Giving Pattern Analyzer
Pastoral signal from giving data — never surveillance. Aggregates public; a two-person check-in list private.
Pastoral signal from giving data — never surveillance. Aggregates go public; a two-person check-in list stays private, and nothing else.
| Category | Operations |
| Church-health domain | Close the Back Door |
| Data-privacy tier | Maximum — donor giving is among the most sensitive data a church holds; no LLM on donor data |
| Mastery-ladder target | Level 5 · Systems |
| Build stack | MortarStone / Planning Center Giving export → statistical analysis (no AI); aggregate dashboard + 2-person list |
The problem
Giving trends carry early signals of congregational and personal change, but raw individual giving is among the most sensitive data a church holds — so most XPs avoid it entirely. That's an overcorrection. Pastors often want to know about "any major change from the norm... an indicator of a change in spiritual or financial well-being which might merit pastoral attention." The challenge is getting that signal without building a surveillance machine.
What good looks like
Two distinct layers:
- A public aggregate layer — cohort retention, recurring-vs-one-time mix, and lapsed-giver anomaly counts — that exposes no individual.
- A private list of "households worth a pastoral check" that goes to exactly two named people (senior pastor + one elder) and appears nowhere else.
Giving stays "private, but not secret": the church gets pastoral signal, and no one builds a donor-targeting tool out of it.
Market scan
| Tool | Fit | Pricing (verify) |
|---|---|---|
| MortarStone | Giving analytics; new/lapsed givers, retention | Subscription + setup; free tier for PC churches |
| Pushpay / ChurchStaq Insights | Giving trends, "at-risk donation" recovery | Enterprise; ~$1,475/mo cited |
| Planning Center Giving | Giving + added analytics | From 2.15%+$0.30/txn; $14–199/mo |
| Tithely | Giving + ChMS | Plus $149/mo |
| Vanco | ACH/text giving; limited analytics | From under $10/mo |
The gap: incumbents push toward individual donor targeting and "at-risk donation" recovery — more granular surveillance, framed for revenue. None defaults to aggregate-public plus a 2-person named list and nothing else. The gap is an explicitly anti-surveillance posture.
Data privacy & security — the core of this build
The governing norm: giving should be "private, but not secret." Financial commitment shouldn't be public record, yet the financial secretary may flag families needing pastoral attention.
- Aggregate-only public layer. Cohort/retention/mix charts expose no individual.
- The named list goes to two people only. Senior pastor + one elder; names appear nowhere else, are never emailed in plaintext to a list, and access is logged.
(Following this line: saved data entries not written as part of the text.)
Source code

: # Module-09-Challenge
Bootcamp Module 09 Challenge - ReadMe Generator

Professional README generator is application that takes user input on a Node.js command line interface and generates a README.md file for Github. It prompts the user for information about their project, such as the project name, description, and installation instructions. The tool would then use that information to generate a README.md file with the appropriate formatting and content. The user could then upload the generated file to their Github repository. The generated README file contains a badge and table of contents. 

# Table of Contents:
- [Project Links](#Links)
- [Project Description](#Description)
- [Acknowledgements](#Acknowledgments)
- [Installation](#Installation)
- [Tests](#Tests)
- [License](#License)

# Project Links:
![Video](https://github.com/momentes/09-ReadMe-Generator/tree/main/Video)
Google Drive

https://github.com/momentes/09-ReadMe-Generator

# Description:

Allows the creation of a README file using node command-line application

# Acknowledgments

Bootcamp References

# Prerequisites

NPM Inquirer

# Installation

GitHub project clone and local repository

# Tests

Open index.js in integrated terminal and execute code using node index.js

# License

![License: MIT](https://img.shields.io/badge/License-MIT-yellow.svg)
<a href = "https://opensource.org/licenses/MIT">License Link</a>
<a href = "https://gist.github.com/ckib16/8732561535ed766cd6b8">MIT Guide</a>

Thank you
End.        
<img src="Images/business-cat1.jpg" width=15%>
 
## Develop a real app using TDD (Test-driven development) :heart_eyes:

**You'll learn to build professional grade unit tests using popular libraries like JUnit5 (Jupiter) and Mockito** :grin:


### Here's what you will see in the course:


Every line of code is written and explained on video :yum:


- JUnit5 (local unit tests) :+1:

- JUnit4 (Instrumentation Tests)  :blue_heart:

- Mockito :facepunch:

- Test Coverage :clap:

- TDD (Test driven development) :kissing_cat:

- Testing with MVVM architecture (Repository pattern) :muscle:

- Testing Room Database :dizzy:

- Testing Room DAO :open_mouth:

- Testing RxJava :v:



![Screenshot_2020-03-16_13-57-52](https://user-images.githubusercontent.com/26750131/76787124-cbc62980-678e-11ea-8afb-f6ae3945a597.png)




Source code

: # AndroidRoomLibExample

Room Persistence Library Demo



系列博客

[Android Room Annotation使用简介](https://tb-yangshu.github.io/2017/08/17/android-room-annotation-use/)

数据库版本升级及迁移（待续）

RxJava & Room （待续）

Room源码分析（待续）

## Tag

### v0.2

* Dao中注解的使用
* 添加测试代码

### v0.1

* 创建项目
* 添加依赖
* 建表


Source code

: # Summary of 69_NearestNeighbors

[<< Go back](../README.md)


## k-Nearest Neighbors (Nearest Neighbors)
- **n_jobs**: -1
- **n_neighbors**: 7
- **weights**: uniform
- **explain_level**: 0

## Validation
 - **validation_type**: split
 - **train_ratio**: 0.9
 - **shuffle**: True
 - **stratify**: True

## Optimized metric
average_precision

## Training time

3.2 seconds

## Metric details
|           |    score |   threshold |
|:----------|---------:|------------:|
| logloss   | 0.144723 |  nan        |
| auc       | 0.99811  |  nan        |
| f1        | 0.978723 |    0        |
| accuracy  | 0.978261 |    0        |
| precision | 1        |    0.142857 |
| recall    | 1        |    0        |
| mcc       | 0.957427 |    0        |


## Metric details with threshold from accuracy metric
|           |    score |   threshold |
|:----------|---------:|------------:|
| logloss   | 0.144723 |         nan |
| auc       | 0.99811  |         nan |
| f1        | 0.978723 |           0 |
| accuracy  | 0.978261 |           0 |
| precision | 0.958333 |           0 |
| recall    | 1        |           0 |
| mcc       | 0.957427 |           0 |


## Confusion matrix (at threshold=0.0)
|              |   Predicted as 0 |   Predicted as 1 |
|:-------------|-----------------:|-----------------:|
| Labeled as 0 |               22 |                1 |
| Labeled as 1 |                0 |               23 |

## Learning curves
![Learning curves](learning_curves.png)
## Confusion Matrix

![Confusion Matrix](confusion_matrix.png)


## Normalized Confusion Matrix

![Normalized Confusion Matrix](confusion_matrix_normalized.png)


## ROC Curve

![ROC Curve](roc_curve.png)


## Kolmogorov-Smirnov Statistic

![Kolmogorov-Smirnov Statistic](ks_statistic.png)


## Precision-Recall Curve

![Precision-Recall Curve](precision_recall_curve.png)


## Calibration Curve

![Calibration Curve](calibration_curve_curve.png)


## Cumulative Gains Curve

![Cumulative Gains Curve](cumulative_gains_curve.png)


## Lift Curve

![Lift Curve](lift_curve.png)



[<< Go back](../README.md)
- No LLM on donor data, ever. Anomaly detection here is plain statistics (e.g., a z-score on giving cadence) — not an AI prompt. Donor data never leaves church infrastructure.
- Anti-surveillance discipline. A lapsed-giver list is pastoral only if it never becomes a solicitation or judgment tool. ECFA's 2025 guidance emphasizes donor privacy; GDPR/CCPA can apply. Encrypted storage, locked records.
- Build and demo on synthetic donor data.
How to build it
- Weekly authenticated pull from MortarStone / Planning Center Giving.
- Compute aggregate metrics — cohort retention, recurring-vs-one-time mix, lapsed-giver z-score anomalies — with plain statistics. No AI.
- Publish only the aggregate dashboard to a broad leadership role.
- Generate a separate, access-logged "households worth a pastoral check" list visible to exactly two named accounts; store names nowhere else.
- Build and demo on synthetic data.
Rollout plan
- Q1: Agree the governance model first — who sees what, the 2-person rule, the anti-surveillance commitment. Then build the aggregate layer.
- Q2: Add lapsed-giver anomaly detection and the tightly gated check-in list.
- Q3: Review quarterly that the list stays pastoral and the access log is clean.
Effort & cost
- Build: ~1–2 weeks (most of it in the aggregation/anomaly logic and the strict 2-person access gate).
- Run: existing giving platform / MortarStone (free tier possible for Planning Center churches) + modest hosting. The real cost is governance discipline.
Sources
- UMC Discipleship, privacy of giving — https://www.umcdiscipleship.org/resources/privacy-of-financial-giving
- MortarStone analytics — https://mortarstone.com/analytics/
- Who should see giving records — https://churchanswers.com/blog/who-should-be-able-to-see-individual-church-giving-records/
- Ethical donor analytics — https://grassrootsdigital.org/using-donor-analytics-to-grow-your-impact/
- ECFA 2025 developments — https://ministrywatch.com/ecfa-report-lists-tax-and-legal-developments-for-2025/
Honesty flag: Pushpay/MortarStone don't publish standard pricing; figures are from third-party roundups. Treat as estimates.